Note: If there are no failing tests, this command produces no output. This indicates the cluster is healthy.

Monitoring cluster status with Nagios

You can configure Nagios to monitor GitHub Enterprise Server. In addition to monitoring basic connectivity to each of the cluster nodes, you can check the cluster status by configuring Nagios to use the ghe-cluster-status -n command. This returns output in a format that Nagios understands.

Prerequisites

  • Linux host running Nagios.
  • Network access to the GitHub Enterprise Server cluster.

Configuring the Nagios host

  1. Generate an SSH key with a blank passphrase. Nagios uses this to authenticate to the GitHub Enterprise Server cluster.

    nagiosuser@nagios:~$ ssh-keygen -t ed25519
    > Generating public/private ed25519 key pair.
    > Enter file in which to save the key (/home/nagiosuser/.ssh/id_ed25519):
    > Enter passphrase (empty for no passphrase): LEAVE BLANK BY PRESSING ENTER
    > Enter same passphrase again: PRESS ENTER AGAIN
    > Your identification has been saved in /home/nagiosuser/.ssh/id_ed25519.
    > Your public key has been saved in /home/nagiosuser/.ssh/id_ed25519.pub.
    

    Security Warning: An SSH key without a passphrase can pose a security risk if authorized for full access to a host. Limit this key's authorization to a single read-only command.

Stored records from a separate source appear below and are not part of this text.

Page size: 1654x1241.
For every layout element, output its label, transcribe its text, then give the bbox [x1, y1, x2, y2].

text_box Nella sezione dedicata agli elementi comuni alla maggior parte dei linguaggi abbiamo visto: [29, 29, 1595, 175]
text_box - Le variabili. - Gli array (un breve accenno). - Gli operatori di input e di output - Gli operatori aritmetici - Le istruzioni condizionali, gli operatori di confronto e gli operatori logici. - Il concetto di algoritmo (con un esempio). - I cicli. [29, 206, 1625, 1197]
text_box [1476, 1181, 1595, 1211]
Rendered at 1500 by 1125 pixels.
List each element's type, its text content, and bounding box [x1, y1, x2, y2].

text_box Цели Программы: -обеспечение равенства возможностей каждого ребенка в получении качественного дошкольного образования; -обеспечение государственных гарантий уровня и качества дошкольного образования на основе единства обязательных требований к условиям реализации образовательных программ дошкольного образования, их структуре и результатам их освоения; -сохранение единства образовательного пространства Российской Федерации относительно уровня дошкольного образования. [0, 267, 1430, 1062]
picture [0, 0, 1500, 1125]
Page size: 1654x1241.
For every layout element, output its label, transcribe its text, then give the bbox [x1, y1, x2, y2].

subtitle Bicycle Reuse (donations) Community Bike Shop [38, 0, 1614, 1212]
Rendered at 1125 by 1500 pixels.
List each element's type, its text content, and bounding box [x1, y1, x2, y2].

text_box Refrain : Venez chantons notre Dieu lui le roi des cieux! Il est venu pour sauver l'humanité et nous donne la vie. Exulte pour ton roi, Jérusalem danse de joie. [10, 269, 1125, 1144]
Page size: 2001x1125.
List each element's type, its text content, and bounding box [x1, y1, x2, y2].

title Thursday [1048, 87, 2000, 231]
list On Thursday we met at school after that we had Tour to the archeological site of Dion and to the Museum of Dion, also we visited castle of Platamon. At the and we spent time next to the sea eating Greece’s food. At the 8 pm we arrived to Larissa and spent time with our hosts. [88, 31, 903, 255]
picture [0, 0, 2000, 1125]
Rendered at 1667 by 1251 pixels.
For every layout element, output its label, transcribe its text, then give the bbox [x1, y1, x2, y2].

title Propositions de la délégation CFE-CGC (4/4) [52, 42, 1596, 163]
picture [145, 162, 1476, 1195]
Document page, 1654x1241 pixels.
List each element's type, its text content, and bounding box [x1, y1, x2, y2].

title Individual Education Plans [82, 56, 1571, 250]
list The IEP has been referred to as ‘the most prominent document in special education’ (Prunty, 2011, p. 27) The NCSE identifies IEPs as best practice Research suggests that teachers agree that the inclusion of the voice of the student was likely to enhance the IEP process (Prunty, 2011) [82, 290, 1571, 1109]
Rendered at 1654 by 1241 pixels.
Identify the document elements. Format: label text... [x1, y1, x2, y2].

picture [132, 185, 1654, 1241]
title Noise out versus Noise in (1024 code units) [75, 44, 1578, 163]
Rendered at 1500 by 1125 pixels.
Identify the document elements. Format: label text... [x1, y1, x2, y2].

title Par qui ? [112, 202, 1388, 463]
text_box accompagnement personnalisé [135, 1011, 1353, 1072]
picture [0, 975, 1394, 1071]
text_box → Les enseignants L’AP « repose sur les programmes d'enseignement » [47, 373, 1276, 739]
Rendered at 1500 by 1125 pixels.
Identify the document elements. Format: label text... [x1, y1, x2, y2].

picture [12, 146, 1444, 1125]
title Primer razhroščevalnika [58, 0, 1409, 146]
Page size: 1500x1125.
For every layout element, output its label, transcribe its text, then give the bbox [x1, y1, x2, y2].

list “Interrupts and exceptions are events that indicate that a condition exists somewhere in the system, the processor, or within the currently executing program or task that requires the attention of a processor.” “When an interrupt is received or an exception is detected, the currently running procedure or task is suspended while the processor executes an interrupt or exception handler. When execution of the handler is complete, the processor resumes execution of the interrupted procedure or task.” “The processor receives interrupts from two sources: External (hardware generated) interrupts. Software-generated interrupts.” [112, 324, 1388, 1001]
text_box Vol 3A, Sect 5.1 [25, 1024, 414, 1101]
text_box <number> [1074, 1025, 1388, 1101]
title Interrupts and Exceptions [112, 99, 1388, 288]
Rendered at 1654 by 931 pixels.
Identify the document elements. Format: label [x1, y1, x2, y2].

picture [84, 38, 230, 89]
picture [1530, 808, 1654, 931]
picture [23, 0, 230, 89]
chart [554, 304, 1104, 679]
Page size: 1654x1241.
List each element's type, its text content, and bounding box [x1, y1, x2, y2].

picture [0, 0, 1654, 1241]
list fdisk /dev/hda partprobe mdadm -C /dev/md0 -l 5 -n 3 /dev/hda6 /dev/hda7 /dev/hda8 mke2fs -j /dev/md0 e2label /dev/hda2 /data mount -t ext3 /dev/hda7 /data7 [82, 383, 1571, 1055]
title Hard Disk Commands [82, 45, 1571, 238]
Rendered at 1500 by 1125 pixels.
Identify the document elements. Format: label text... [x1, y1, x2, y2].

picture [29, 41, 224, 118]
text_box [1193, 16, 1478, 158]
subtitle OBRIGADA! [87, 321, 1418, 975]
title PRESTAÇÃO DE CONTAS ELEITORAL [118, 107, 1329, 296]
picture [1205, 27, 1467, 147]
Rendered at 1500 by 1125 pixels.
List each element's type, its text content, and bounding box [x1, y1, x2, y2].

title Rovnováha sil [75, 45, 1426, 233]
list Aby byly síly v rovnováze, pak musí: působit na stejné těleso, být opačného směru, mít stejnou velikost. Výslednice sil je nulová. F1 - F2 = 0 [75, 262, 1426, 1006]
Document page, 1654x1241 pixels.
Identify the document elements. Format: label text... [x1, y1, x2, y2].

    Note: If you're using a distribution of Linux that doesn't support the Ed25519 algorithm, use the command:

    nagiosuser@nagios:~$ ssh-keygen -t rsa -b 4096
    
  2. Copy the private key (id_ed25519) to the nagios home folder and set the appropriate ownership.

    nagiosuser@nagios:~$ sudo cp .ssh/id_ed25519 /var/lib/nagios/.ssh/
    nagiosuser@nagios:~$ sudo chown nagios:nagios /var/lib/nagios/.ssh/id_ed25519
    
  3. To authorize the public key to run only the ghe-cluster-status -n command, use a command= prefix in the /data/user/common/authorized_keys file. From the administrative shell on any node, modify this file to add the public key generated in step 1. For example: command="/usr/local/bin/ghe-cluster-status -n" ssh-ed25519 AAAA....

  4. Validate and copy the configuration to each node in the cluster by running ghe-cluster-config-apply on the node where you modified the /data/user/common/authorized_keys file.

    admin@ghe-data-node-0:~$ ghe-cluster-config-apply
    > Validating configuration
    > ...
    > Finished cluster configuration
    
  5. To test that the Nagios plugin can successfully execute the command, run it interactively from Nagios host.

    nagiosuser@nagios:~$ /usr/lib/nagios/plugins/check_by_ssh -l admin -p 122 -H HOSTNAME -C "ghe-cluster-status -n" -t 30
    > OK - No errors detected
    
  6. Create a command definition in your Nagios configuration.

    Example definition

    define command {
         command_name    check_ssh_ghe_cluster
         command_line    $USER1$/check_by_ssh -H $HOSTADDRESS$ -C "ghe-cluster-status -n" -l admin -p 122 -t 30
    }
    
  7. Add this command to a service definition for a node in the GitHub Enterprise Server cluster.

    Example definition

    define host{
         use                     generic-host
         host_name               ghe-data-node-0
         alias                   ghe-data-node-0
         address                 10.11.17.180
         }
    
    define service{
           use                             generic-service
           host_name                       ghe-data-node-0
           service_description             GitHub Cluster Status
           check_command                   check_ssh_ghe_cluster
           }
    

After you add the definition to Nagios, the service check executes according to your configuration. You should be able to see the newly configured service in the Nagios web interface.